Quand le classement des espèces est un métier : taxonomiste
Publié le 28/01/2025
Gabin Droual est un taxonomiste naturaliste de la zone benthique ; il étudie et classe les animaux du fond de la mer, en particulier la "macrofaune" qui mesure entre un millimètre et cinq centimètres. Ses recherches servent à améliorer la connaissance du vivant, mais aussi à comprendre l'évolution du milieu marin face aux changements climatiques ou à l'activité humaine.
Photo de couverture : Felimare cantabrica, nudibranche dont l'habitat remonte progressivement vers le sud à la faveur du réchauffement climatique - crédit : Joxerra Aihartza, FAL, via Wikimedia Commons
Gabin Droual est ingénieur de recherche pour l'Ifremer au laboratoire Dyneco (Dynamique des systèmes côtiers). Son métier : taxonomiste naturaliste. La taxonomie est la branche de la biologie qui classifie les organismes vivants. L'arbre du vivant compte des branches, des ramifications qui sont un peu comme des tiroirs, certains plus grands en contiennent de plus petits, etc. En fonction de critères morphologiques (de forme) et/ou génétiques, on peut identifier des espèces, leurs caractéristiques propres, leurs liens de parenté éventuels, etc. Deux espèces distinctes ne sont pas interfécondes et ne peuvent pas avoir de descendance sur plusieurs générations.
On estime avoir décrit environ 2 millions d'espèces dans le monde, il en resterait autant à décrire.
Les taxonomistes : spécialisés ou naturalistes
Il existe deux types de taxonomistes : ceux qui travaillent dans les musées d'histoire naturelle et sont très spécialisés, et les taxonomistes naturalistes qui sont sur le terrain. Gabin Droual est de ces derniers. À force de scruter le sable, il s'est orienté vers les animaux des fonds marins (zone benthique), une macrofaune dont la taille va de 1 mm à 5 cm. Il récolte ses spécimens en réalisant des carottes dans 20 à 30 cm de fond marin (avec un tuyau en PVC) puis il passe la matière au tamis, trie encore (pour séparer les animaux des sédiments) et passe à l'observation et à l'analyse, qui peut être longue selon la biodiversité du fond marin étudié.

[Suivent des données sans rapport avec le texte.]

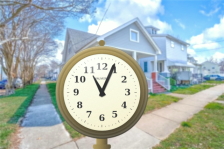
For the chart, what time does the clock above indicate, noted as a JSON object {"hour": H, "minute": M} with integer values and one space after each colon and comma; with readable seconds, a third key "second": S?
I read {"hour": 11, "minute": 4}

Étant donné la petite taille des animaux qu'il observe, Gabin Droual travaille à la loupe binoculaire, voire au microscope.
Le taxonomiste doit en effet examiner des caractéristiques physiques de plus en plus fines au fil de son étude d'un organisme — à l'aide de clés d'identification — de la forme générale du corps à des éléments de la mâchoire par exemple.
Un taxonomiste spécialisé confronté à une nouvelle espèce peut quant à lui faire appel aux généticiens pour conforter son classement et décrire (dans une publication scientifique) la nouvelle espèce.
De l'utilité des études taxonomiques d'un milieu
Les études taxonomiques permettent par exemple de définir des chaînes trophiques (qui mange qui ?) ou de caractériser l'état écologique d'un milieu (en fonction des espèces sensibles ou pas à la pollution) ; certains prélèvements sont ponctuels, d'autres sont saisonniers et il existe aussi des suivis de très long terme : 30 ou 40 ans d'étude d'un milieu pour évaluer l'évolution des communautés d'animaux. Gabin, qui apprécie particulièrement les annélides polychètes (des vers annelés marins), participe à plusieurs projets de recherche, du Pays Basque au sud de l'Irlande, en passant bien sûr par la Bretagne (Camaret-sur-Mer par exemple). Le chercheur a notamment constaté que certaines espèces benthiques remontent vers le nord comme le nudibranche Felimare cantabrica, un indice du réchauffement du climat.